# WHAT IS NEEDED
What is the number of lines below that contain the word "strings"? Respond with that number alone.

THE RECORDS: Begin

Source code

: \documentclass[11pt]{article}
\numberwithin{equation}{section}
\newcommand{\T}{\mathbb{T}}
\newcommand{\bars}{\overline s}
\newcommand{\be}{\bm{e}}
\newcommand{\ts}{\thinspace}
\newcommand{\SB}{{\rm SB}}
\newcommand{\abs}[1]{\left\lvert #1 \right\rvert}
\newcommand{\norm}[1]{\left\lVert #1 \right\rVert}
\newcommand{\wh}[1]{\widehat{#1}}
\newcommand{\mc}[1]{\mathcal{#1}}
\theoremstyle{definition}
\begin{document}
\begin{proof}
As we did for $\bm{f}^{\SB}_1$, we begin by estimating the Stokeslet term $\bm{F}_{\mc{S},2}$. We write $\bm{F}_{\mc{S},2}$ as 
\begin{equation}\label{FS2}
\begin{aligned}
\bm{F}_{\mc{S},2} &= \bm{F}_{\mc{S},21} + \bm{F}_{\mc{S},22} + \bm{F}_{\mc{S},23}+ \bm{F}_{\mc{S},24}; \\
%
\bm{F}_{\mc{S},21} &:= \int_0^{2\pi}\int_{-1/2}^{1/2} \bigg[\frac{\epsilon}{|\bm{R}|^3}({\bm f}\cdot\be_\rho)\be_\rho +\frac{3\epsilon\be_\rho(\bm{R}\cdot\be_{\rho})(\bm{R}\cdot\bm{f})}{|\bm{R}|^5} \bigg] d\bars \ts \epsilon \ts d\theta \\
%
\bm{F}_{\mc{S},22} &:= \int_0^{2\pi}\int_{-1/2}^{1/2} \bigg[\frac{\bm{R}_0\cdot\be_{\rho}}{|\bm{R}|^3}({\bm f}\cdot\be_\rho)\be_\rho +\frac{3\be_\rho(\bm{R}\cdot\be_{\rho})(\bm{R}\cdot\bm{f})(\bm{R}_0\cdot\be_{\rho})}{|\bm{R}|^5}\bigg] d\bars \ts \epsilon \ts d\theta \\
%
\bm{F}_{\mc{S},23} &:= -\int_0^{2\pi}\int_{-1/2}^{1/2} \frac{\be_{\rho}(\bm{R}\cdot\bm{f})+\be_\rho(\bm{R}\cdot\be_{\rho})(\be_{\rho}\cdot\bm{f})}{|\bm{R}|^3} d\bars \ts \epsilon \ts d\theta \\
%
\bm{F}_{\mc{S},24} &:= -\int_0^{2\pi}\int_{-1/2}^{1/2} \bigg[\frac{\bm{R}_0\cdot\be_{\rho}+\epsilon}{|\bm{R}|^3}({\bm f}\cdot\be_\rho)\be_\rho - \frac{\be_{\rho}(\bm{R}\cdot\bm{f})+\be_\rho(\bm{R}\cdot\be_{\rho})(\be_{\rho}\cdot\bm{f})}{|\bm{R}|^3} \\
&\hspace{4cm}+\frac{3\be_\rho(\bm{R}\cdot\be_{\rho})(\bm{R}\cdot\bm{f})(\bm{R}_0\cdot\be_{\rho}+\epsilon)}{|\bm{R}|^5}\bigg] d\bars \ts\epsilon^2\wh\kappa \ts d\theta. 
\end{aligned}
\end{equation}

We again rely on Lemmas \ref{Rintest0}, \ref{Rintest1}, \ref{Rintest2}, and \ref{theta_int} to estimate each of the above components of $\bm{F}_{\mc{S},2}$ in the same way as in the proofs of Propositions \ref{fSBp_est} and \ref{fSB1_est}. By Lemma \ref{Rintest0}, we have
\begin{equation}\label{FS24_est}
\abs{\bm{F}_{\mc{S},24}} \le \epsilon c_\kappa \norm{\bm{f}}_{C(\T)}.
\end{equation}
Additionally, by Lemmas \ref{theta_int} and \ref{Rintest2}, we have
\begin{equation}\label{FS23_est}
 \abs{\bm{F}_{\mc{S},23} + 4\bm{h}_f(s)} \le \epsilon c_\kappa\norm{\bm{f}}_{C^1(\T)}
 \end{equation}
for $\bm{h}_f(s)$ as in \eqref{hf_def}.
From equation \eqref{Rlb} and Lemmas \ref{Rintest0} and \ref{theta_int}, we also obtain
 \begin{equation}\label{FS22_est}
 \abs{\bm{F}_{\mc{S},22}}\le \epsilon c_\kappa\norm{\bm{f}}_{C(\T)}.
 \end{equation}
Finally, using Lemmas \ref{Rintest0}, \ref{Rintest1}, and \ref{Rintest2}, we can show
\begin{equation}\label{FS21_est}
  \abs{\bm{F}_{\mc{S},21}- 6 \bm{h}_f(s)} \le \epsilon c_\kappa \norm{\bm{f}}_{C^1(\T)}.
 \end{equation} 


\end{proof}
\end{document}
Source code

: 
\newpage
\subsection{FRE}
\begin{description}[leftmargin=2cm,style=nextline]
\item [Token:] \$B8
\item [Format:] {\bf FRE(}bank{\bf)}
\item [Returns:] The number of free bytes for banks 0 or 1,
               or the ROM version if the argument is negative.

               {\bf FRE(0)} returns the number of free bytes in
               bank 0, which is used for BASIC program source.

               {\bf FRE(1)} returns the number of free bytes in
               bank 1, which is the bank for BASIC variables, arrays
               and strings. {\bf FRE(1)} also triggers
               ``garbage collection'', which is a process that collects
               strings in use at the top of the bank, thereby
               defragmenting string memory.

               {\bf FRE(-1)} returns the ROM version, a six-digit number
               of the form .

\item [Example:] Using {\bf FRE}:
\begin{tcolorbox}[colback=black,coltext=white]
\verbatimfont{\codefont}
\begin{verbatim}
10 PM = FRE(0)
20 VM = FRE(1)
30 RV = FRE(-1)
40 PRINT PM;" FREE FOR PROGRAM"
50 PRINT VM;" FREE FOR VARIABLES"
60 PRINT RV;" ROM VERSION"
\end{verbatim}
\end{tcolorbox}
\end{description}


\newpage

THE RECORDS: End

# TASK RESULT
2